Valerie recalled that she had to have her clothes specially made:
She had great difficulty in getting them to fit. I remember there was a dressmaker called Miss Creegan, who lived in an old farmhouse, an ancient, falling-down place called Honeypark, with her sister. She was a very eccentric lady. I remember her wallpaper was upside down on the walls, flowers growing down rather than up. And Maeve used to get her clothes made by this woman, because she couldn’t get anything off the peg to fit her.
At home the issue carried no stigma at all. Maureen did everything in her power not to make any concession to the idea that her daughter’s weight might be a problem.
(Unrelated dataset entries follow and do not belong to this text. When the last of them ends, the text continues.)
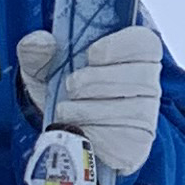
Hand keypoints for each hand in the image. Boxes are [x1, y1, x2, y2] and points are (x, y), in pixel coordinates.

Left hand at [17, 24, 162, 171]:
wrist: (61, 132)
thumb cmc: (59, 89)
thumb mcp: (42, 67)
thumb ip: (37, 50)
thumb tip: (41, 42)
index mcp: (133, 54)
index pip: (145, 43)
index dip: (118, 47)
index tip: (91, 56)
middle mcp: (148, 83)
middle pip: (140, 77)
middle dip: (98, 81)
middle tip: (72, 86)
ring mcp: (147, 114)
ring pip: (132, 109)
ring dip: (90, 109)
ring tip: (68, 108)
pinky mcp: (138, 142)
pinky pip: (124, 137)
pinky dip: (94, 132)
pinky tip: (80, 129)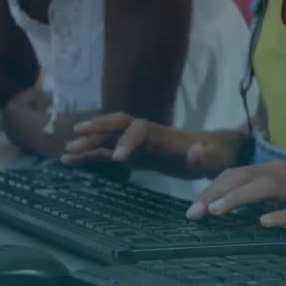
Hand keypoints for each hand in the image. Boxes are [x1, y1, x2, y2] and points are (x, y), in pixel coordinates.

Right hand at [62, 112, 236, 178]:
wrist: (220, 152)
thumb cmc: (218, 154)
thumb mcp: (216, 158)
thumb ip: (204, 156)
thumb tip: (196, 150)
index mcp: (166, 135)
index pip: (141, 129)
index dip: (128, 140)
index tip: (119, 158)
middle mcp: (149, 135)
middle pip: (119, 124)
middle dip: (99, 127)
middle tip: (77, 135)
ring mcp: (141, 145)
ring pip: (110, 138)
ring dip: (89, 143)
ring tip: (66, 152)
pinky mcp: (137, 156)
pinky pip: (110, 152)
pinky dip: (91, 156)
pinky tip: (72, 161)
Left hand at [187, 160, 285, 246]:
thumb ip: (264, 198)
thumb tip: (230, 207)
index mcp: (280, 170)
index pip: (238, 174)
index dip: (213, 189)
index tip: (193, 209)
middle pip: (246, 177)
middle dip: (217, 194)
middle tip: (195, 213)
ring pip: (267, 188)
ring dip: (239, 199)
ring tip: (217, 213)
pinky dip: (281, 216)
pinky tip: (264, 223)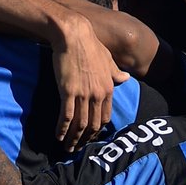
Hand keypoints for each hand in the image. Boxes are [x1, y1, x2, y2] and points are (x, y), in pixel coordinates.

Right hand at [52, 14, 127, 151]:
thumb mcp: (108, 60)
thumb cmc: (90, 45)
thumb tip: (126, 77)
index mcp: (109, 88)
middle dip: (85, 139)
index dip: (97, 131)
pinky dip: (62, 128)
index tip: (90, 138)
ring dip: (73, 138)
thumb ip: (116, 72)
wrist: (73, 36)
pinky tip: (58, 136)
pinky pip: (66, 116)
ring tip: (67, 148)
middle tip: (78, 148)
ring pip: (80, 124)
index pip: (105, 117)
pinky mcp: (68, 92)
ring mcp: (83, 94)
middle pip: (93, 124)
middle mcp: (98, 94)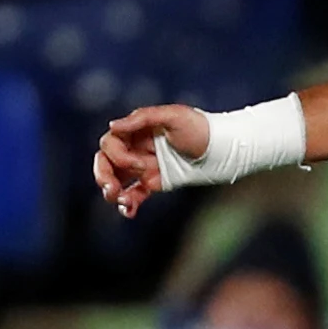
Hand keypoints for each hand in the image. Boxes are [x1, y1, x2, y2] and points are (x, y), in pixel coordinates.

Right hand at [94, 105, 209, 218]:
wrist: (223, 149)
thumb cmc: (200, 127)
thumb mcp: (173, 116)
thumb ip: (142, 118)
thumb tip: (113, 126)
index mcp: (135, 131)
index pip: (110, 144)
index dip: (119, 156)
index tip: (140, 163)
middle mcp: (135, 148)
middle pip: (106, 162)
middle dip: (103, 175)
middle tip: (111, 189)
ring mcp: (144, 166)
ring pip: (116, 180)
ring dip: (112, 191)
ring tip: (119, 200)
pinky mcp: (155, 182)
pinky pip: (134, 194)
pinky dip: (129, 204)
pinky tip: (129, 212)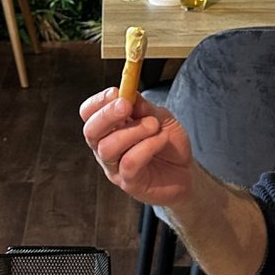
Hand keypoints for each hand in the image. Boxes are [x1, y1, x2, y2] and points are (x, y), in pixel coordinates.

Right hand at [79, 88, 195, 207]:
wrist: (185, 171)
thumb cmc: (168, 143)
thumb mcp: (159, 117)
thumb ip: (143, 107)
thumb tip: (128, 93)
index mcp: (109, 128)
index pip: (88, 113)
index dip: (97, 102)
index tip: (115, 92)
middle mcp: (106, 147)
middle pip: (91, 131)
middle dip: (107, 115)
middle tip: (127, 105)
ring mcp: (115, 167)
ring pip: (107, 147)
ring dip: (133, 131)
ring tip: (154, 125)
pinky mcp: (128, 182)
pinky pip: (129, 162)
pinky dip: (147, 146)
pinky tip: (161, 140)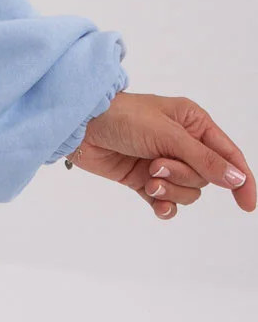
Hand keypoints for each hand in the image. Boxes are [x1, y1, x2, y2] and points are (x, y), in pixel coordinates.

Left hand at [66, 90, 253, 220]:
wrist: (79, 127)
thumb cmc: (123, 117)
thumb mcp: (168, 135)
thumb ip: (204, 160)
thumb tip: (236, 180)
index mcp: (193, 123)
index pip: (228, 155)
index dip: (241, 179)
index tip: (247, 205)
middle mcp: (182, 143)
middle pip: (205, 177)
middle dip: (183, 175)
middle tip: (156, 163)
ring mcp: (163, 163)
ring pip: (187, 191)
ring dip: (170, 188)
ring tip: (148, 176)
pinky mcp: (143, 180)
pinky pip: (166, 202)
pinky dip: (163, 205)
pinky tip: (155, 201)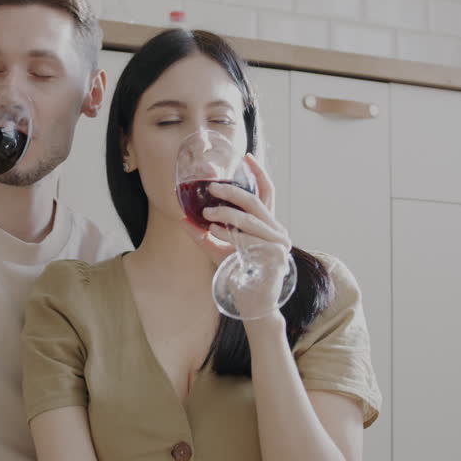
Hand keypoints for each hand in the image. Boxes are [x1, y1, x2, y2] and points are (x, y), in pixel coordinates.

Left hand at [184, 155, 291, 318]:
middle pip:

‘My best friend at school was Jillyann Metcalfe,’ said Patricia Hamilton,
and she was also a great friend of Maeve’s. She lived quite near her so they would play and go to each other’s houses – my house was in Carrickmines, considered the back of beyond in those days, so I didn’t go to Maeve’s house, but I remember Jilly saying to me, ‘Oh, you’d love to go to Maeve’s house because she has boxes of chocolates in every room and her mother puts them there just in case the children are hungry.’